Physiotherapie bei Tieren könne die Behandlung bestimmter
Krankheiten ein ganzes Stück nach vorn bringen. Gemeinsam
mit Professor Dr. Fischer von der Jenaer Uni wurden tausende Vierbeiner
aufs Laufband geschickt, um deren Bewegungsabläufe zu studieren.
Die Ergebnisse werden unter anderem Hundezüchtern zur Verfügung
gestellt, damit sie ihren Tieren keine schmerzhaften Gelenkfehlstellungen
anzüchten. Wichtig sei, dass Human- und Veterinärmediziner
zusammenarbeiten, machte Prof. Günther deutlich. Auch Ingenieure
werden oft in die Arbeiten einbezogen, um Produkte oder Behandlungsmethoden
weiterzuentwickeln, die Mensch und Tier zugute kommen.
Angesichts dessen sei der große Bahnhof ja doch eine gute
Sache, so der Professor.
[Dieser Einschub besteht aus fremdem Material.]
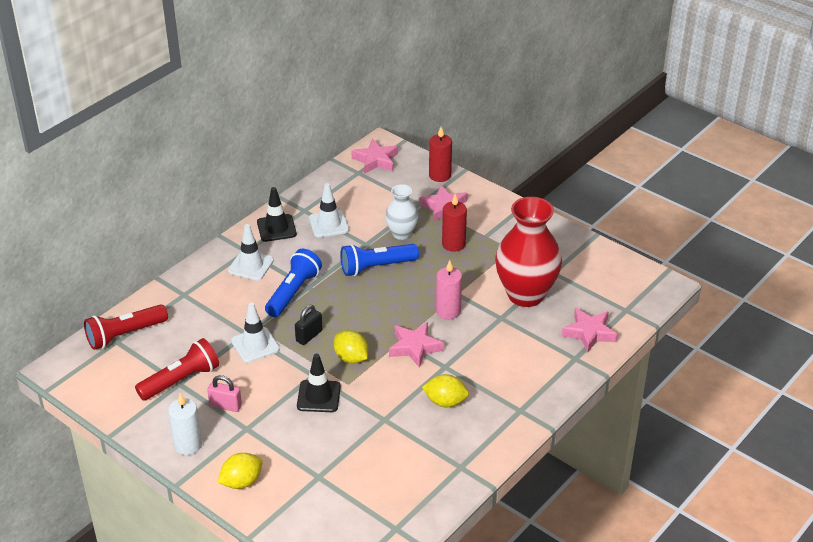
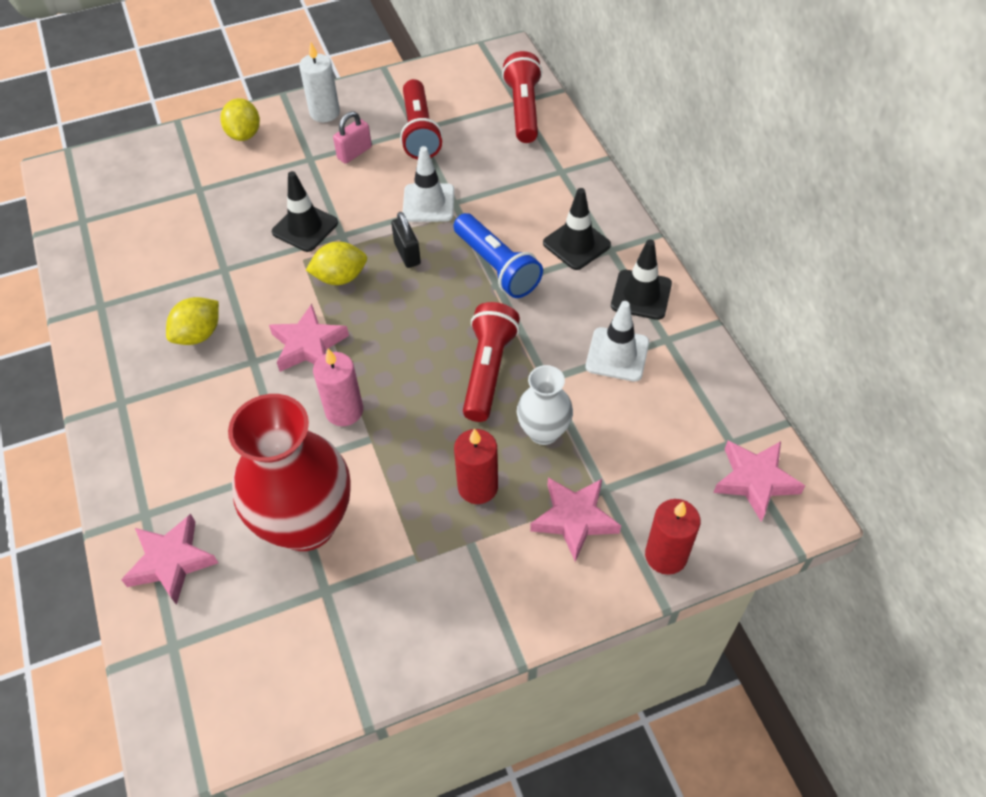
camera: 120 degrees right, 15 degrees up
(251, 265) = (576, 244): white traffic cone -> black traffic cone
(376, 267) = (488, 370): blue flashlight -> red flashlight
Denn das Kolloquium diene vor allem der
Kontaktpflege und der Entwicklung neuer Ideen. Er wünsche
sich, dass sein Lebenswerk fortgesetzt wird und dem fzmb die Forschungsprojekte
nicht ausgehen. Tatsächlich zur Ruhe werde er sich nicht setzen,
verriet Prof. Günther. Er werde weiter forschen und seinen
einstigen Kollegen mit Rat und Tat zur Seite stehen.